**Work instruction:** Copy nothing past the line containing "for the content". Transcribe every line of the listing below up to and including it, from the first, except pictures.

**Excerpted data:**
________________________________________

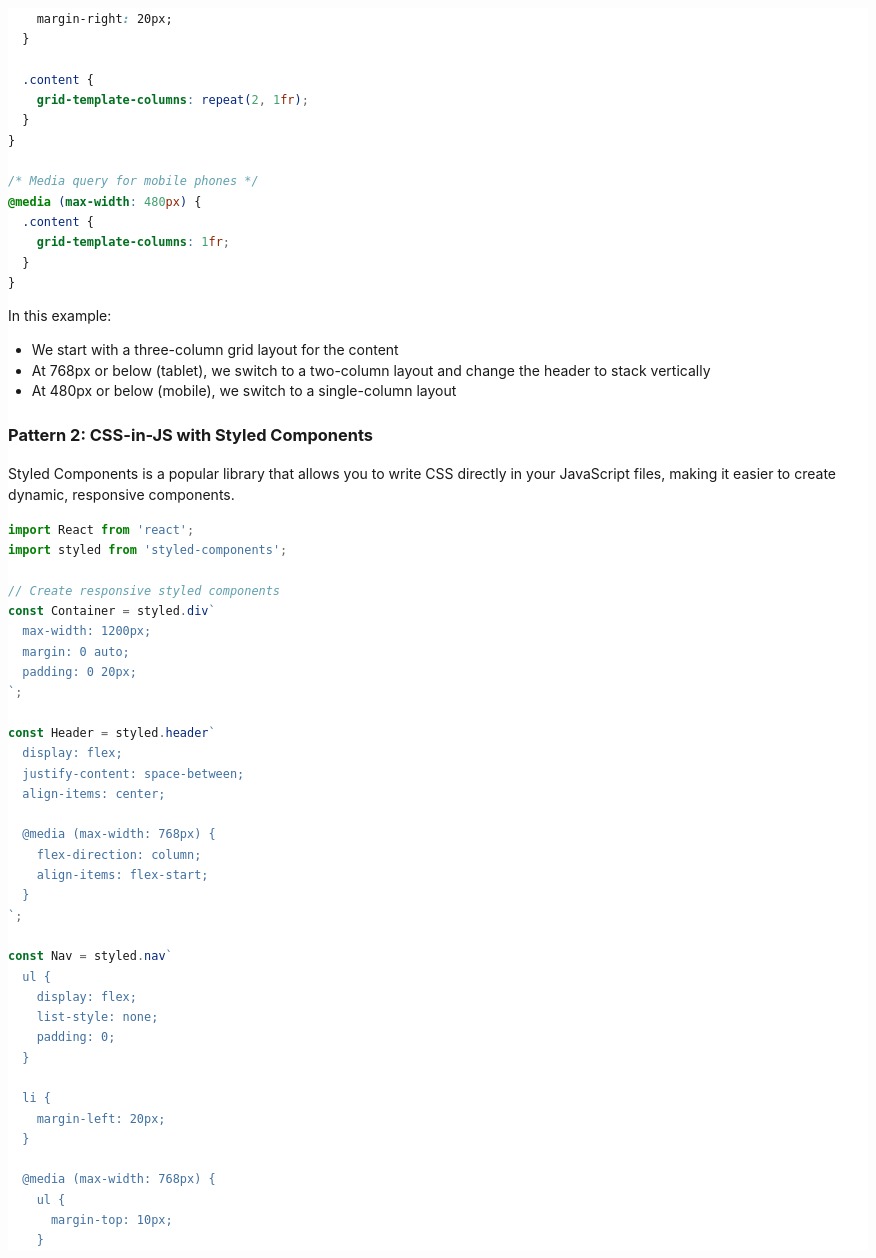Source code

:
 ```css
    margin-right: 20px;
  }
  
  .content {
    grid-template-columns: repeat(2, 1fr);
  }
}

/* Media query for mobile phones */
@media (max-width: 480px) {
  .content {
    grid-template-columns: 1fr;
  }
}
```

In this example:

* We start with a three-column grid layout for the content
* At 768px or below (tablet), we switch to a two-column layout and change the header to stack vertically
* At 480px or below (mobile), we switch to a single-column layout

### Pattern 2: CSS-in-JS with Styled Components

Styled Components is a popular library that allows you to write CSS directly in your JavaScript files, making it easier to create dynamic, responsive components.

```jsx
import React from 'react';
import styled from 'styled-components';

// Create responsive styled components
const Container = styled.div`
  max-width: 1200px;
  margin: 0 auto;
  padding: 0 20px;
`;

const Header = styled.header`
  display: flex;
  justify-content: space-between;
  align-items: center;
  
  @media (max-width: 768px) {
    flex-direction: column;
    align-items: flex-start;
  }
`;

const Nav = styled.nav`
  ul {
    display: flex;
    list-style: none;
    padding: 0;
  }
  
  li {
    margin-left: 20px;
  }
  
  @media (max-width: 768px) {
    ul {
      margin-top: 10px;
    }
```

________________________________________

**Answer to the exercise:**
Source code

:
 ```css
    margin-right: 20px;
  }
  
  .content {
    grid-template-columns: repeat(2, 1fr);
  }
}

/* Media query for mobile phones */
@media (max-width: 480px) {
  .content {
    grid-template-columns: 1fr;
  }
}
```

In this example:

* We start with a three-column grid layout for the content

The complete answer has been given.